TASK DETAILS: Whenever a line below holds the word "mail", copy that line.

SOURCE RECORDS:
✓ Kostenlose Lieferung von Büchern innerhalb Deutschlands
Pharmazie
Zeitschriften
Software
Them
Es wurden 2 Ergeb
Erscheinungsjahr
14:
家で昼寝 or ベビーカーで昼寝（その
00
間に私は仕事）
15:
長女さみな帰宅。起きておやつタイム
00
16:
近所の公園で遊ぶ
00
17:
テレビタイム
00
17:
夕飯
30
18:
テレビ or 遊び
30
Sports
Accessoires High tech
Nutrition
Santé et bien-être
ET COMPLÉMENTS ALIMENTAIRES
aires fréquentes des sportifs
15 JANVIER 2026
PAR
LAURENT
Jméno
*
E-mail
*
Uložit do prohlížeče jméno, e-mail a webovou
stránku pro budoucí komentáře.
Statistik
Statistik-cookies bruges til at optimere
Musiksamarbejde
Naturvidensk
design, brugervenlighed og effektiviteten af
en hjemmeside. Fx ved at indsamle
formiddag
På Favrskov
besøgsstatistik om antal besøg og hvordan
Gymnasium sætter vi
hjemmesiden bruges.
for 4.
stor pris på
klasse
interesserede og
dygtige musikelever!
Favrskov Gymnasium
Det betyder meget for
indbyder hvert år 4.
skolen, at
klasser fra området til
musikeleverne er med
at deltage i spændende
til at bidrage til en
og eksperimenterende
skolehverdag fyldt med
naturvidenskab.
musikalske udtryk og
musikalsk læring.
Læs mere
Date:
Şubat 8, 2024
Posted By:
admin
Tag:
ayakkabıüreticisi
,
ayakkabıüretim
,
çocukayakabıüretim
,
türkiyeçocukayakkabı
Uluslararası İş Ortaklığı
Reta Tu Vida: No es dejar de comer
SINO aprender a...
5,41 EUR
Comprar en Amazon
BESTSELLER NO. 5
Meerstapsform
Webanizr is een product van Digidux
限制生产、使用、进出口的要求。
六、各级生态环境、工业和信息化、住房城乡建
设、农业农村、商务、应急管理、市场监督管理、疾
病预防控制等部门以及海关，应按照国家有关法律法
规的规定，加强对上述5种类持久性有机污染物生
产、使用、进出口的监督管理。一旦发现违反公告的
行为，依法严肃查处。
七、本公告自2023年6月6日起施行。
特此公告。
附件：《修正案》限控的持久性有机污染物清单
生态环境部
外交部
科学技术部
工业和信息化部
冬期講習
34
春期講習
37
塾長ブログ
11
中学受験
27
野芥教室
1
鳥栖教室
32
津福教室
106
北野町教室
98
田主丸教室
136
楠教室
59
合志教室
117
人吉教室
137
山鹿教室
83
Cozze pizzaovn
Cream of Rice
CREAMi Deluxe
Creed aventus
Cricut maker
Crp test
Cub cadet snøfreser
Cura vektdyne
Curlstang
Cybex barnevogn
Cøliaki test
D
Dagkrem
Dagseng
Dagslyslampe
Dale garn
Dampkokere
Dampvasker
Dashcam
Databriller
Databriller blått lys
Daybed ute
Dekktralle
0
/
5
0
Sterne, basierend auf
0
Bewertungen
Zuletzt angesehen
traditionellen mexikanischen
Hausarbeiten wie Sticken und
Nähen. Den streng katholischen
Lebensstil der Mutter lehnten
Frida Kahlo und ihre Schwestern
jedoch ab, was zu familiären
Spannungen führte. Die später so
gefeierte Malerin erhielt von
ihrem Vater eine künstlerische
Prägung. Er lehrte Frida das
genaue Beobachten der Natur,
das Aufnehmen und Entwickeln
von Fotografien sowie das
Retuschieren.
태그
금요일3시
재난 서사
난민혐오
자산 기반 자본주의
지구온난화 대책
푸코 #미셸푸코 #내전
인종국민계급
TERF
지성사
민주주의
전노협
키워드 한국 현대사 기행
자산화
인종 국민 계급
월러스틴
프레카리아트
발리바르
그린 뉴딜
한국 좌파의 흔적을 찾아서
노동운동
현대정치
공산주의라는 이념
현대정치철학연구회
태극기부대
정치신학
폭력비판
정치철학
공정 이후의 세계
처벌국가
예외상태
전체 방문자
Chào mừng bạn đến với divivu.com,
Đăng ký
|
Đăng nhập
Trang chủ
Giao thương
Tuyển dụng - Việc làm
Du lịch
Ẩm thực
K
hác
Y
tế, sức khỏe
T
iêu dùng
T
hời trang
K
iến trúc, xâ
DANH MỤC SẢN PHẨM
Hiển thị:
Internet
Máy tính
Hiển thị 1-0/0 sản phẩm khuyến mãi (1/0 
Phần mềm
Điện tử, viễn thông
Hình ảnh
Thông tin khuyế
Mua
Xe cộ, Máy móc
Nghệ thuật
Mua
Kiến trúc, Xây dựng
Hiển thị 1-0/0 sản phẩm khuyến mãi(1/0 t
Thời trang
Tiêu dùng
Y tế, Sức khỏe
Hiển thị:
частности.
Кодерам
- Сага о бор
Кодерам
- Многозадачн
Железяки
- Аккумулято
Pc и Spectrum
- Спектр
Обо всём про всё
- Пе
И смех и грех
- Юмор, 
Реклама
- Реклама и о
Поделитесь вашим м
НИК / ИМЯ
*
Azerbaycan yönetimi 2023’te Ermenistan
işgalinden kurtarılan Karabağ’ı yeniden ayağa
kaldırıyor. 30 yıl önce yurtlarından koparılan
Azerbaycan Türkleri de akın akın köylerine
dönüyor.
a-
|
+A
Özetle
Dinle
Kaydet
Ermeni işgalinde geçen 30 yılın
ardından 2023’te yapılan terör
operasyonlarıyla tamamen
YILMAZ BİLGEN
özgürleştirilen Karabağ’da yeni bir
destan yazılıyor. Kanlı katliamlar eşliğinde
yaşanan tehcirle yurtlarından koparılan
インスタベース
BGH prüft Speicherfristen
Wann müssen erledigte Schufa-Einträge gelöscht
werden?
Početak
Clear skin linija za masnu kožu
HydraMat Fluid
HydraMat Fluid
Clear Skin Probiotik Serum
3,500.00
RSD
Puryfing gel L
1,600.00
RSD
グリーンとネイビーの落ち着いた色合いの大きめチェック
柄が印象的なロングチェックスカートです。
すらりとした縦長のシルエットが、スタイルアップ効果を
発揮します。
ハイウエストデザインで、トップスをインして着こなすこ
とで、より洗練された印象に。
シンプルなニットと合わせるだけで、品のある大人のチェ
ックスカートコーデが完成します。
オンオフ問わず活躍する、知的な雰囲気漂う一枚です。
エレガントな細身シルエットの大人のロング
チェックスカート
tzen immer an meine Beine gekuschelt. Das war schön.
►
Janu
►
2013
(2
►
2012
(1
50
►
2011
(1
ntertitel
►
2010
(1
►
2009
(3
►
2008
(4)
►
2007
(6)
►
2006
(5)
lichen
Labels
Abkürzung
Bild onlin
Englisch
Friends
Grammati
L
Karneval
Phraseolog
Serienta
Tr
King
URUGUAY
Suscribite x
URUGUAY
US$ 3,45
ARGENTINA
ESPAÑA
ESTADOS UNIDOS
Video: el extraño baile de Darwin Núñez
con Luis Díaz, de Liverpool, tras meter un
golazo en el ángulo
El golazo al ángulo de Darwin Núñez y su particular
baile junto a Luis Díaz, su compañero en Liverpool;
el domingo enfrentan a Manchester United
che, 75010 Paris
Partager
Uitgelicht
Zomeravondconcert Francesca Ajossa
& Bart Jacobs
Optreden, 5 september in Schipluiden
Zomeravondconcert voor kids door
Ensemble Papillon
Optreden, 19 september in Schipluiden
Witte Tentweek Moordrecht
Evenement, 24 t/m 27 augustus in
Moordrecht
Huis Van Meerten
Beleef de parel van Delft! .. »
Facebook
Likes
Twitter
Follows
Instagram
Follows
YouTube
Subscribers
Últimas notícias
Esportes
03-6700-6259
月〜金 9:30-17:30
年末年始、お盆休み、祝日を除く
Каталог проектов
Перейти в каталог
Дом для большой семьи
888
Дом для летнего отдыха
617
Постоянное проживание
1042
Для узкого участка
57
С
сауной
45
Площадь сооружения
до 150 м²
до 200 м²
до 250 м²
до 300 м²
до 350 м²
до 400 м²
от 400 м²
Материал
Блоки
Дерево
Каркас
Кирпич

EXPECTED OUTPUT:
E-mail
Uložit do prohlížeče jméno, e-mail a webovou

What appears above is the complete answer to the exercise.